### Consegne
1. Indica se le affermazioni (a), (b) e (c) concordano con il testo sui medici e l'intelligenza artificiale. Per ciascuna rispondi sì o no e cita alla lettera le parole del testo che lo stabiliscono.
(a) Il fonendoscopio sulla mensola è fatto di legno.
(b) Eugenia esercita già la professione di medico.
(c) L'analisi di immagini digitali in radiologia con algoritmi è solo un progetto per il futuro.
2. Cita dal testo sui medici e l'intelligenza artificiale tutto ciò che va da "Guardandolo ci interroghiamo" giù fino a "decisionale del paziente.".

### Testo
· · ·
Cacciatori di aquiloni


Medici in famiglia: dal fonendoscopio di legno all’Intelligenza Artificiale

Sulla mensola sopra il camino c'è un oggetto in legno chiaro liscio e semplice, dall'aspetto umile che sfugge all'attenzione. È il fonendoscopio che mio padre, medico, mi ha lasciato quando ha sospeso la sua attività professionale pochi mesi prima di morire. Questo oggetto non mi appartiene, ce l'ho in affidamento e quando sarà ora lo consegnerò a mia figlia Eugenia, attualmente studentessa in medicina.

Guardandolo ci interroghiamo su che tipo di medicina praticherà lei e soprattutto sull'impatto che avrà AI nel campo della sanità. L'impiego di CDS (clinical decision support) basato su algoritmi è già realtà, e così è per quanto riguarda l'analisi di immagini digitali in radiologia.

Uno sbarco più massiccio dell'AI nella pratica medica potrebbe avere implicazioni importanti in moltissime direzioni: dalla formazione del medico, ai rapporti con le assicurazioni, alla qualità dei dati su cui funzioneranno gli algoritmi, al ruolo decisionale del paziente.

Ma che cos’è, in parole semplici, l’AI e perché negli ultimi anni il mondo della sanità sta credendo così tanto nel suo potenziale? Le intelligenze artificiali non sono altro che software che si basano su un processo definito “machine learning”: si nutrono di dati inseriti da un operatore, li analizzano e traggono conclusioni, con l’obiettivo di imparare a individuare autonomamente, con l’esperienza (dati forniti), elementi che l’occhio umano non è in grado di notare. L’equazione diventa semplice, più dati inseriamo, più l’algoritmo impara a individuare dei pattern precisi, relativi a una patologia.  A supporto di tale apprendimento informatico vi è una quantità sempre crescente di dati digitalizzati disponibili, a partire all’uso della cartella elettronica negli ospedali, fino ad arrivare alla sensoristica indossabile (i cosiddetti “wearables”, piccoli strumenti in grado di calcolare e registrare quotidianamente determinati parametri). Ciò permette uno scambio di informazioni cliniche in tempo reale, non solo tra il singolo paziente e il medico curante, ma anche tra diversi medici all’interno della stessa struttura o tra ospedali in diversi paesi.
· · ·
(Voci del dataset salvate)
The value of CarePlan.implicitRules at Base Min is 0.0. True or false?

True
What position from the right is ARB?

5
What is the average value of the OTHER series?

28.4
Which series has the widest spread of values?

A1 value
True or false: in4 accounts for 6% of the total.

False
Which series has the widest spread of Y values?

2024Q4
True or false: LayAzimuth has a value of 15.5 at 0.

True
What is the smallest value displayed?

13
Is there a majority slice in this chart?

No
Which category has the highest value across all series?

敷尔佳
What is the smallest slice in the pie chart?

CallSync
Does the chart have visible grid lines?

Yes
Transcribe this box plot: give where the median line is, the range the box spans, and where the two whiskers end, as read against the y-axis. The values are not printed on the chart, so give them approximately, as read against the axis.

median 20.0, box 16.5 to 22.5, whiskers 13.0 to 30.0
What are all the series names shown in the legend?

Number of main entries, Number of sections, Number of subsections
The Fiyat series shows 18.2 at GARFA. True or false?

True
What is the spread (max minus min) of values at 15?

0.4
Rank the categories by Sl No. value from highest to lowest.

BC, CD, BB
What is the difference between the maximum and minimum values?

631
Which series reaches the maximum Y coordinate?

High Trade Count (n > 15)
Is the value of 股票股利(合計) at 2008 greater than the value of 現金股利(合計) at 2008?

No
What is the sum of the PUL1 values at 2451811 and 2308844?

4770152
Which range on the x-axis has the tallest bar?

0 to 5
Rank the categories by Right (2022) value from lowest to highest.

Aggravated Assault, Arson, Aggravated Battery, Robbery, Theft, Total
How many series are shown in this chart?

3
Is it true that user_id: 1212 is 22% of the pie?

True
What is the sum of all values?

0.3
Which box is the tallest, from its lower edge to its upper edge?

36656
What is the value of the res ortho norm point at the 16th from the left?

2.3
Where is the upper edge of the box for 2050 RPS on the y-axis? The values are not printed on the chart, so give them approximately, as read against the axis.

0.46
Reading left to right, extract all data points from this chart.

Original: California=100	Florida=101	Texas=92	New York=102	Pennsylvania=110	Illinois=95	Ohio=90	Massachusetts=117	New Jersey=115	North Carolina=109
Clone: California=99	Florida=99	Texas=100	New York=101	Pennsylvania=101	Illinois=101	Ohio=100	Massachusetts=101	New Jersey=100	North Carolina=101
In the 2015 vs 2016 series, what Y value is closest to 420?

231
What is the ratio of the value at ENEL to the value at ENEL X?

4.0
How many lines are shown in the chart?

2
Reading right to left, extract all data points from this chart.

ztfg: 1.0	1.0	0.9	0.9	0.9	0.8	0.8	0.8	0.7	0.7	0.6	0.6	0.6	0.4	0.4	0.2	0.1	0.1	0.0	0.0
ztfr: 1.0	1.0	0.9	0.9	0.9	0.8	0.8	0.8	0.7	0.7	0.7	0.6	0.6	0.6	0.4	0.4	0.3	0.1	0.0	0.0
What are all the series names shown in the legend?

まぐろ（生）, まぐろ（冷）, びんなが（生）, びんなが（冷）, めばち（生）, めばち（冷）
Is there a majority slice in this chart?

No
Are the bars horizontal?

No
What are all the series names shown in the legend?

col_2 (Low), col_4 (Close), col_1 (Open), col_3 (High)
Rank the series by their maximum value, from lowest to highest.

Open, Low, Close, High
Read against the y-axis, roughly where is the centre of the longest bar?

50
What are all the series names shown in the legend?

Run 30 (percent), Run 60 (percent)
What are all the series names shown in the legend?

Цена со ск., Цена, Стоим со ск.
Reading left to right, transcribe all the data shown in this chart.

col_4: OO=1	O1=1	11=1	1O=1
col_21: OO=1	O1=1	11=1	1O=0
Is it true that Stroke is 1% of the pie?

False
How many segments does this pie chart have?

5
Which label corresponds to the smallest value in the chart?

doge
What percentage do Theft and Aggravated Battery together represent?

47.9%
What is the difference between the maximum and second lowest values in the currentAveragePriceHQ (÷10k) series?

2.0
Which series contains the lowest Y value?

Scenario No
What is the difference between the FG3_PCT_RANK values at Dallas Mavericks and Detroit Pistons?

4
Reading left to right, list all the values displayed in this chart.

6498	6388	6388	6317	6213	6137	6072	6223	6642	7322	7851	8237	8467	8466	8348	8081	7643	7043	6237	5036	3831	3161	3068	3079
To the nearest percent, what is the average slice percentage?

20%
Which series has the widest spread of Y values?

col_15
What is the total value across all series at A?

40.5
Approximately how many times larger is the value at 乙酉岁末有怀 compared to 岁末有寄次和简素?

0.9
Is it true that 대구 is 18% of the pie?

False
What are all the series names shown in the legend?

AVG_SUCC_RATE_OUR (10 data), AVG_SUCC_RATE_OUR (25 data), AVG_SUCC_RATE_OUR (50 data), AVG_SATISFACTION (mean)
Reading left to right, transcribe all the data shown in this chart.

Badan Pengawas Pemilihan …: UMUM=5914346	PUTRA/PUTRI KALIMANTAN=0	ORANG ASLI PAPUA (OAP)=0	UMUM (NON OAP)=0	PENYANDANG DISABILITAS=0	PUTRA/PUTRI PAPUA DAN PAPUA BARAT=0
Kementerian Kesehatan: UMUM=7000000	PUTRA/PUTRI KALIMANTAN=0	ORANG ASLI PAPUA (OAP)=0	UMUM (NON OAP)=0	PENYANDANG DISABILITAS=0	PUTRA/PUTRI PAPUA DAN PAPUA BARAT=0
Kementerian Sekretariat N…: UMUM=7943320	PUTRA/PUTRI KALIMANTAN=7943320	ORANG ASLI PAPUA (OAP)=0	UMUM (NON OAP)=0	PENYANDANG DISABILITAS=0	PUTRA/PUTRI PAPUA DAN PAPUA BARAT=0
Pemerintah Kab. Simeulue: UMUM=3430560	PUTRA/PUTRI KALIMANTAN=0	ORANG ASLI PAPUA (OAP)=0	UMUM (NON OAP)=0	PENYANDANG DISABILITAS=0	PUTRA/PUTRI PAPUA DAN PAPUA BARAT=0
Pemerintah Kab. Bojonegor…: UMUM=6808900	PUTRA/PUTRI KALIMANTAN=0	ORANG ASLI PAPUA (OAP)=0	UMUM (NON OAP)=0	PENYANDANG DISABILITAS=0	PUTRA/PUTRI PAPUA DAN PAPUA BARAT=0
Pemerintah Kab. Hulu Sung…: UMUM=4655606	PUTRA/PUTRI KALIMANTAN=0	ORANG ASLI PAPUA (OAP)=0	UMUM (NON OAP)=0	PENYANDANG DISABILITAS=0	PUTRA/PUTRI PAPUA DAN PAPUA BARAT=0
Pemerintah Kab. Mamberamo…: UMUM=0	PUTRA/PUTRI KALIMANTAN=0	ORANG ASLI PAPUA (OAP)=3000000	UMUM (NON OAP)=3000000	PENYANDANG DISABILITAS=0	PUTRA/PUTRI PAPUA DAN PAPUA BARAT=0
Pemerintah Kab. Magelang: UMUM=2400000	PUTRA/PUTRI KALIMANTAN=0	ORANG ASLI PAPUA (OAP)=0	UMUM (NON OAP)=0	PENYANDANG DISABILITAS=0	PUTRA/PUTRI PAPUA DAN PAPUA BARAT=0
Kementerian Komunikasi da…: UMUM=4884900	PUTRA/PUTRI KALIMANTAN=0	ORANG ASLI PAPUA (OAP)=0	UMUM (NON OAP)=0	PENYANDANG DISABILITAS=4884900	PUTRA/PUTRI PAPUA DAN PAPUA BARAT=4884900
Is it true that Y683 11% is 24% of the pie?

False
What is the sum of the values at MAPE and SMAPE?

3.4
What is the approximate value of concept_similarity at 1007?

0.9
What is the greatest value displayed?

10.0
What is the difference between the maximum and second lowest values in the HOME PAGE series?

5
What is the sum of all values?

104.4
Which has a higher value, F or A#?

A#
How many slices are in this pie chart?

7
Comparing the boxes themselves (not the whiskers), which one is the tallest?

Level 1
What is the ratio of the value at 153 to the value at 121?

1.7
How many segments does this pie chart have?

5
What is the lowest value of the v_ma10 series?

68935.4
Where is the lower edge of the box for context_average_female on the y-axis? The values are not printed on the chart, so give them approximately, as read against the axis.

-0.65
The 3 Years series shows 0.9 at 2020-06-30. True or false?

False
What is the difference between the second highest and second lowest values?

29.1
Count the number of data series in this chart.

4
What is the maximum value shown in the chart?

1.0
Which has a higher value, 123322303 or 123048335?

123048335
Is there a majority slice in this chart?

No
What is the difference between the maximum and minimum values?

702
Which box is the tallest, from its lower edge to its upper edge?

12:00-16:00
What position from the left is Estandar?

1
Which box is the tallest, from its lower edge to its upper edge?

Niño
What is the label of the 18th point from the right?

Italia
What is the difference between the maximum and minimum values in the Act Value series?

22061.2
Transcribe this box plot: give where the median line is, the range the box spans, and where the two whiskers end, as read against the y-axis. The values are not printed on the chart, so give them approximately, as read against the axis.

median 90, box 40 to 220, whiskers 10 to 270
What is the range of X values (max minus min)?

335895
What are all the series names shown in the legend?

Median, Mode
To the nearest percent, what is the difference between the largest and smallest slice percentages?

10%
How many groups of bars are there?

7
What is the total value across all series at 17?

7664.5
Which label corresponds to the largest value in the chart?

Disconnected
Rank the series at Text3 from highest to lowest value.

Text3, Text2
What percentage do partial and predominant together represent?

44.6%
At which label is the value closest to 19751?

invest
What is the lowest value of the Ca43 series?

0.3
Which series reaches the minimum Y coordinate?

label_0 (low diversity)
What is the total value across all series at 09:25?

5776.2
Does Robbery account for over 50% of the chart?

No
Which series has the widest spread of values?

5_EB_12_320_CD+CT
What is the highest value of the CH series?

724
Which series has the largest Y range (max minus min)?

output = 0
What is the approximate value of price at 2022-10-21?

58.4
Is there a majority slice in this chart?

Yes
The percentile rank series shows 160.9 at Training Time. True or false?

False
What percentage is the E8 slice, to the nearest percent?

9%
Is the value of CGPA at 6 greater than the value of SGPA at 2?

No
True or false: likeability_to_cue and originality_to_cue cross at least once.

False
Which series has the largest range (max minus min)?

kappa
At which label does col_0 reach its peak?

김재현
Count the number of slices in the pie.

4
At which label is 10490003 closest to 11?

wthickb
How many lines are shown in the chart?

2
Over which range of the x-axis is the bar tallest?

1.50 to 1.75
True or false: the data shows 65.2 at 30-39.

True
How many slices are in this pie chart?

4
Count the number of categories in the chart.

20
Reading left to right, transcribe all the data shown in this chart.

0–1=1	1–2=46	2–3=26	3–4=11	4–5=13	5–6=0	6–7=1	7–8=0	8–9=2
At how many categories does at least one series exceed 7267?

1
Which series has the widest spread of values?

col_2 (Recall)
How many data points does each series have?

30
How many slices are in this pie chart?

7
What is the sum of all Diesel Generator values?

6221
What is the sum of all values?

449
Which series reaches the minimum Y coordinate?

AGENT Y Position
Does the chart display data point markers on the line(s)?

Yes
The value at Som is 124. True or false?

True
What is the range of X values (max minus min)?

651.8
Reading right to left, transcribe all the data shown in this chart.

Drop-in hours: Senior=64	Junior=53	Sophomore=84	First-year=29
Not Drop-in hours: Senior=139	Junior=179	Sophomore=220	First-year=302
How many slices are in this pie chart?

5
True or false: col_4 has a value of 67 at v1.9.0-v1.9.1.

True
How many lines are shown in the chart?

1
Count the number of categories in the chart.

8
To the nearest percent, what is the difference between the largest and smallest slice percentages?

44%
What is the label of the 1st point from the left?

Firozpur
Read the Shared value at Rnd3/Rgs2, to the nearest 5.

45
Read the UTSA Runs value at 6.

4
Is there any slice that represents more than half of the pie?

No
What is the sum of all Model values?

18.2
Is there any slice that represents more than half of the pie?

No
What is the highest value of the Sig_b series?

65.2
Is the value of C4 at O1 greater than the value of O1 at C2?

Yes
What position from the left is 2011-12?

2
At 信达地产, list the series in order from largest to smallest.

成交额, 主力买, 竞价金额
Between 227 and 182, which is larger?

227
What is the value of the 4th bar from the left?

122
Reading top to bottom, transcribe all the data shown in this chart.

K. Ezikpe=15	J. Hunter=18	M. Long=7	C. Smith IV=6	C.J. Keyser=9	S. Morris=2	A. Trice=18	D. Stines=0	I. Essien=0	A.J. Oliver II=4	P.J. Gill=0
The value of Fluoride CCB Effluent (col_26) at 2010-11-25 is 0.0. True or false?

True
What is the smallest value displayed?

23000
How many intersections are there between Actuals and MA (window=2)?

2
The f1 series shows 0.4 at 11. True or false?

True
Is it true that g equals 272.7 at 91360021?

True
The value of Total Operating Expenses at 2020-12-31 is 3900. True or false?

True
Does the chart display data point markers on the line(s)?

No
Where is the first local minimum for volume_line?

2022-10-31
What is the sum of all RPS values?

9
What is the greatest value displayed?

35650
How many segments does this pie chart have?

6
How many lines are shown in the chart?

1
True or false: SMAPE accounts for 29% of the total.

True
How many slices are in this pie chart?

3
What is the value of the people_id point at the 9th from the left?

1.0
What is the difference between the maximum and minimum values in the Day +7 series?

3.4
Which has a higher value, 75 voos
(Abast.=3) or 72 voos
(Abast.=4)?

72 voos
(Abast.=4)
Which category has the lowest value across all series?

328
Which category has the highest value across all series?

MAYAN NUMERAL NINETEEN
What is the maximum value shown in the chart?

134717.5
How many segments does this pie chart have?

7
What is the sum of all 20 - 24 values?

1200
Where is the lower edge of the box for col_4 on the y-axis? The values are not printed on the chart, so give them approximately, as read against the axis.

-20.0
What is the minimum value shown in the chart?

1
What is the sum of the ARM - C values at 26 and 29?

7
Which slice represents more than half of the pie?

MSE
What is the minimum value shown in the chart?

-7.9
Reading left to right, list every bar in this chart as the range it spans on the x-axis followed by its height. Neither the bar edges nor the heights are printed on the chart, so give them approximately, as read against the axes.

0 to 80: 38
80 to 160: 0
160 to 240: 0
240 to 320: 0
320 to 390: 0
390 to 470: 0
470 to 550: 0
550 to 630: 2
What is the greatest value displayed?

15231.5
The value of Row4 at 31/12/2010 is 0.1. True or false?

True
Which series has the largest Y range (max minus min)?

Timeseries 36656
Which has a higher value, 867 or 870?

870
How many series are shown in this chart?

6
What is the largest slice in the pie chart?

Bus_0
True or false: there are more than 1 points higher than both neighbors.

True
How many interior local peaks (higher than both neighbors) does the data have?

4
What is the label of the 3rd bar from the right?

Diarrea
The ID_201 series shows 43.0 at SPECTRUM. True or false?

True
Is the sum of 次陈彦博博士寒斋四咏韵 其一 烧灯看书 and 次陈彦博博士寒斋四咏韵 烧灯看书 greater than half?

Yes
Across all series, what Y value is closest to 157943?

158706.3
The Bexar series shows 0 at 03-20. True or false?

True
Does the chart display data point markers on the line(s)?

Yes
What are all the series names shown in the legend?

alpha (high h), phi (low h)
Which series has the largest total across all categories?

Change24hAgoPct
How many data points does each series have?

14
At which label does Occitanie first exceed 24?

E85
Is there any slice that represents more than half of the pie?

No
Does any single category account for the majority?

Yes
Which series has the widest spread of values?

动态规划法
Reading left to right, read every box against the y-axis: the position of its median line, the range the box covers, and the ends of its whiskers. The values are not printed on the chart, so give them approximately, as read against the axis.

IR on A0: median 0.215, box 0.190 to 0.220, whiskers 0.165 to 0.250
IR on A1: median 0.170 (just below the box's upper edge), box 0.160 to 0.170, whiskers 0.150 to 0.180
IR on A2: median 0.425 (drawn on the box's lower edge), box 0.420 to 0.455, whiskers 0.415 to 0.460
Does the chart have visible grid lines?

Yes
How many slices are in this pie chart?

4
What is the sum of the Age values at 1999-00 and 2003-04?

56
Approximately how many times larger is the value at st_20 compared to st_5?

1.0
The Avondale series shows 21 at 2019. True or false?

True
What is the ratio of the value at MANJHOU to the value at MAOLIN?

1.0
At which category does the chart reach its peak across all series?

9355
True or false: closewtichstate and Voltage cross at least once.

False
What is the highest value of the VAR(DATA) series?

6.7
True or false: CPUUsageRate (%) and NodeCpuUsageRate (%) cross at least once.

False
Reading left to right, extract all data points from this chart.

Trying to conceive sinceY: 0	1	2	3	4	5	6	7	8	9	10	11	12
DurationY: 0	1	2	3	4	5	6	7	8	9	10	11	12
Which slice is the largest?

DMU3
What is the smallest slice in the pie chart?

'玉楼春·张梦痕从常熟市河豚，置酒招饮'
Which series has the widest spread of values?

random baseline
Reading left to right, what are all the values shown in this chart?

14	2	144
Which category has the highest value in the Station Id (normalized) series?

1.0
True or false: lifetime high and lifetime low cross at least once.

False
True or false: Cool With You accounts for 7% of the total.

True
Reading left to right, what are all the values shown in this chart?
· · ·
### Soluzioni
1.
(a) Sì: "un oggetto in legno chiaro liscio e semplice".
(b) No: "attualmente studentessa in medicina".
(c) No: "è già realtà, e così è per quanto riguarda l'analisi di immagini digitali in radiologia".

2.
Guardandolo ci interroghiamo su che tipo di medicina praticherà lei e soprattutto sull'impatto che avrà AI nel campo della sanità. L'impiego di CDS (clinical decision support) basato su algoritmi è già realtà, e così è per quanto riguarda l'analisi di immagini digitali in radiologia.

Uno sbarco più massiccio dell'AI nella pratica medica potrebbe avere implicazioni importanti in moltissime direzioni: dalla formazione del medico, ai rapporti con le assicurazioni, alla qualità dei dati su cui funzioneranno gli algoritmi, al ruolo decisionale del paziente.